Berlusconi selbst lieferte vor der Attacke wieder ein kleines Beispiel dafür ab, hatte sich auf der Kundgebung nach Kräften über die "roten Richter" und die ihm angeblich fast durch die Bank feindlich gesinnten Medien echauffiert, hatte im Vorbeigehen den Macho gegeben - eine junge Anhängerin musste sich nach ihrer Telefonnummer fragen lassen - und dann richtig gegen Störer auf dem Platz ausgeteilt. "Schande, Schande, Schande", brüllte er ihnen entgegen, ein paar Jungs seiner Parteijugend vermöbelten noch zwei Männer, die Berlusconi ein kräftiges "Buffone", also "Clown" entgegengerufen hatten.

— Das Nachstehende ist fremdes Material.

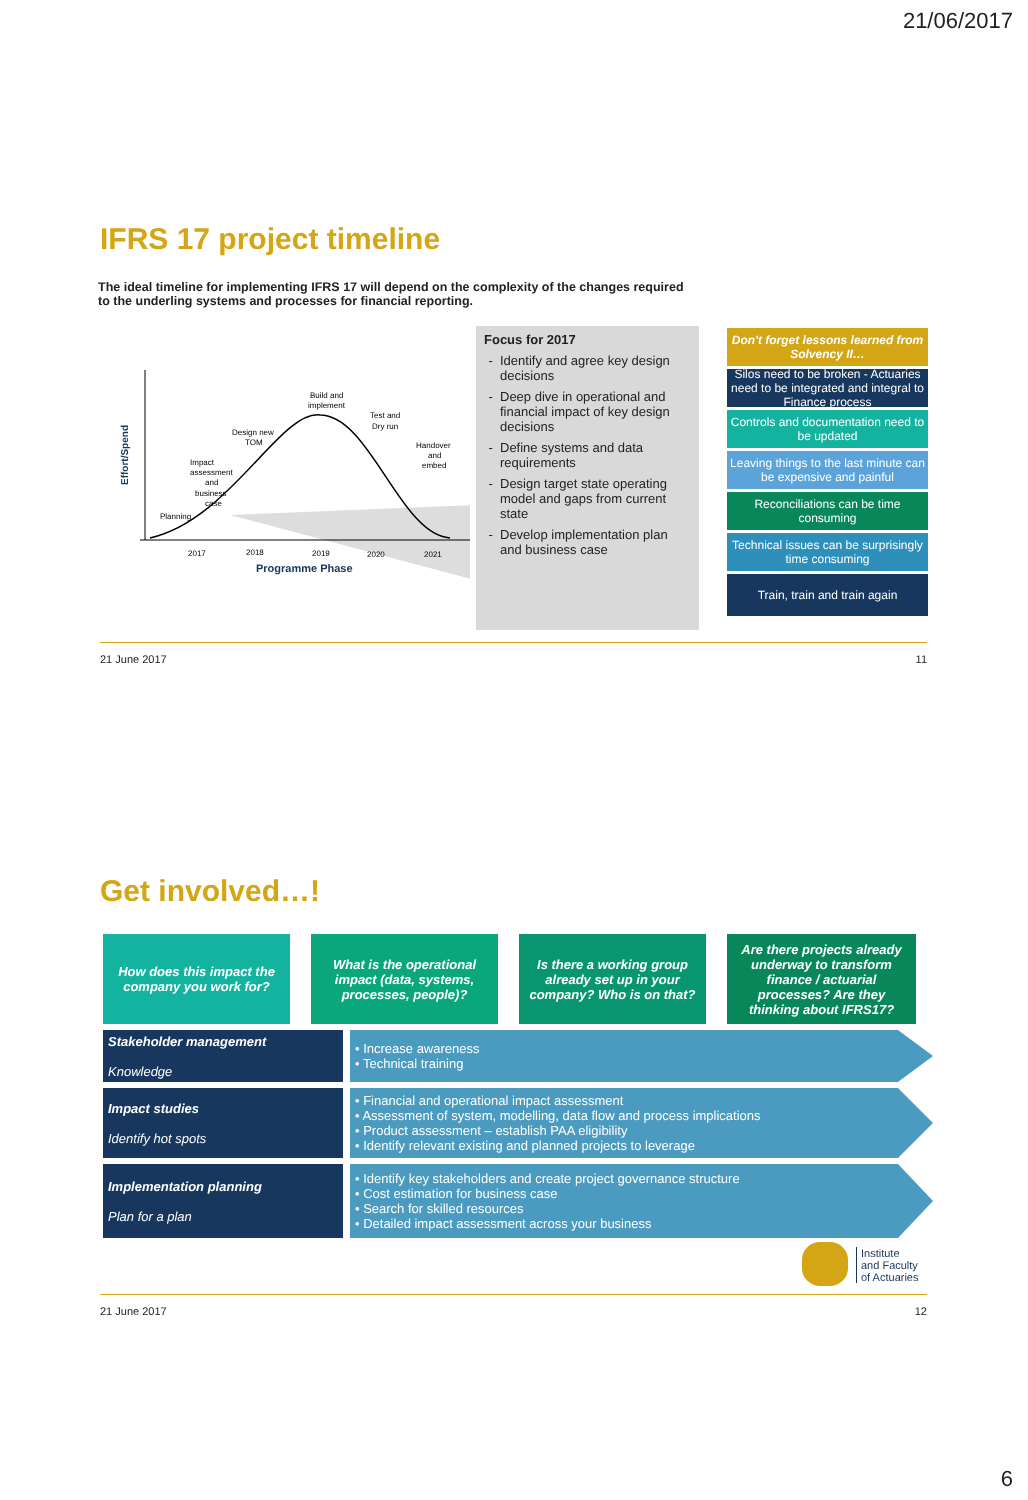21/06/2017
IFRS 17 project timeline
The ideal timeline for implementing IFRS 17 will depend on the complexity of the changes required to the underling systems and processes for financial reporting.
Effort/Spend
Planning
Impact
assessment
and
business
case
Design new
TOM
Build and
implement
Test and
Dry run
Handover
and
embed
2017
2018
2019
2020
2021
Programme Phase
Focus for 2017
Identify and agree key design decisions
Deep dive in operational and financial impact of key design decisions
Define systems and data requirements
Design target state operating model and gaps from current state
Develop implementation plan and business case
Don't forget lessons learned from Solvency II…
Silos need to be broken - Actuaries need to be integrated and integral to Finance process
Controls and documentation need to be updated
Leaving things to the last minute can be expensive and painful
Reconciliations can be time consuming
Technical issues can be surprisingly time consuming
Train, train and train again
21 June 2017 11
Get involved…!
How does this impact the company you work for?
What is the operational impact (data, systems, processes, people)?
Is there a working group already set up in your company? Who is on that?
Are there projects already underway to transform finance / actuarial processes? Are they thinking about IFRS17?
Stakeholder management
Knowledge
• Increase awareness
• Technical training
Impact studies
Identify hot spots
• Financial and operational impact assessment
• Assessment of system, modelling, data flow and process implications
• Product assessment – establish PAA eligibility
• Identify relevant existing and planned projects to leverage
Implementation planning
Plan for a plan
• Identify key stakeholders and create project governance structure
• Cost estimation for business case
• Search for skilled resources
• Detailed impact assessment across your business
Institute
and Faculty
of Actuaries
21 June 2017 12
6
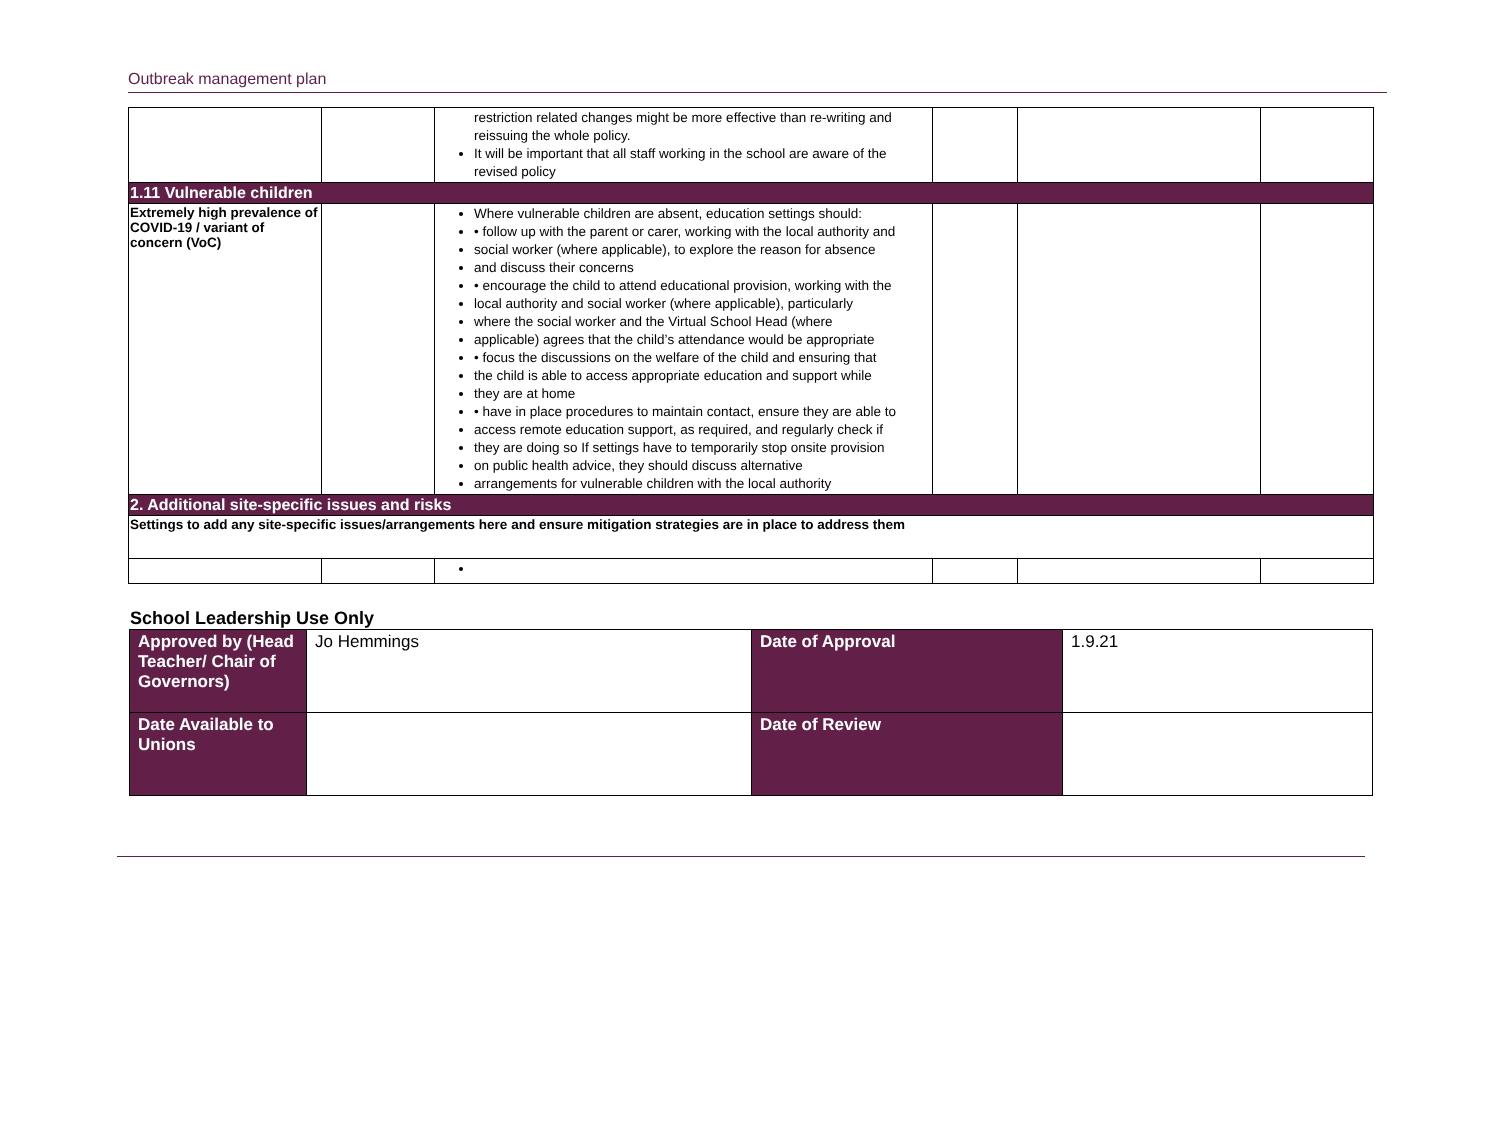Outbreak management plan
| | | restriction related changes might be more effective than re-writing and reissuing the whole policy. It will be important that all staff working in the school are aware of the revised policy | | | |
| 1.11 Vulnerable children | | | | | |
| Extremely high prevalence of COVID-19 / variant of concern (VoC) | | Where vulnerable children are absent, education settings should: • follow up with the parent or carer, working with the local authority and social worker (where applicable), to explore the reason for absence and discuss their concerns • encourage the child to attend educational provision, working with the local authority and social worker (where applicable), particularly where the social worker and the Virtual School Head (where applicable) agrees that the child’s attendance would be appropriate • focus the discussions on the welfare of the child and ensuring that the child is able to access appropriate education and support while they are at home • have in place procedures to maintain contact, ensure they are able to access remote education support, as required, and regularly check if they are doing so If settings have to temporarily stop onsite provision on public health advice, they should discuss alternative arrangements for vulnerable children with the local authority | | | |
| 2. Additional site-specific issues and risks | | | | | |
| Settings to add any site-specific issues/arrangements here and ensure mitigation strategies are in place to address them | | | | | |
School Leadership Use Only
| Approved by (Head Teacher/ Chair of Governors) | Jo Hemmings | Date of Approval | 1.9.21 |
| Date Available to Unions | | Date of Review | |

Wenn solche Parteikundgebungen die Norm sind, dann hat Italien in der Tat kein Problem, sich auf den Befund "Klima des Hasses" zu einigen. Ein wenig schwieriger wird aber die Frage: Wer trägt denn nun die Verantwortung dafür? Berlusconi erhielt Solidaritätsbekundungen aus allen politischen Lagern, der Vorsitzende der Demokratischen Partei, Pierluigi Bersani, eilte gar ans Krankenbett - doch dann ging der Krach gleich wieder los. Den ersten Schritt tat Antonio Di Pietro, Vorsitzender der Partei Italien der Werte, die Berlusconi wegen seiner Probleme mit der Justiz, wegen des Verdachts, er sei gar mit der Mafia im Bunde gewesen, besonders heftig angeht. Di Pietro distanzierte sich zwar auch brav vom Zuschlagen, legte dann aber nach: "Berlusconi ist derjenige, der das Klima des Hasses anheizt."
Das brachte Di Pietro sofort eine Strafanzeige ein, von Berlusconi-Staatssekretär Guido Crosetto. Der meint seinerseits, mit dieser letzten Äußerung ebenso mit seinen vorherigen Ausfällen gegen Berlusconi habe Di Pietro "eine kriminelle Vereinigung gebildet" und sei gleichsam der Mann, der den Attentäter ferngesteuert habe. Gelassener wird die Stimmung zwischen den Lagern also auch nach der Attacke auf Berlusconi nicht, ein vorweihnachtlicher Verbalwaffenstillstand zeichnet sich jedenfalls nicht ab.
Auf Facebook hat die Unterstützergruppe für Tartaglia gleich Tausende Anhänger gefunden. Genauso viele aber wünschen den etwas verwirrten Mann zur Hölle. Dabei sollte sich gerade das Berlusconi-Lager über ihn freuen: Als Beinahe-Märtyrer dürfte der Ministerpräsident trotz aller Skandale in den Umfragen kräftig anziehen.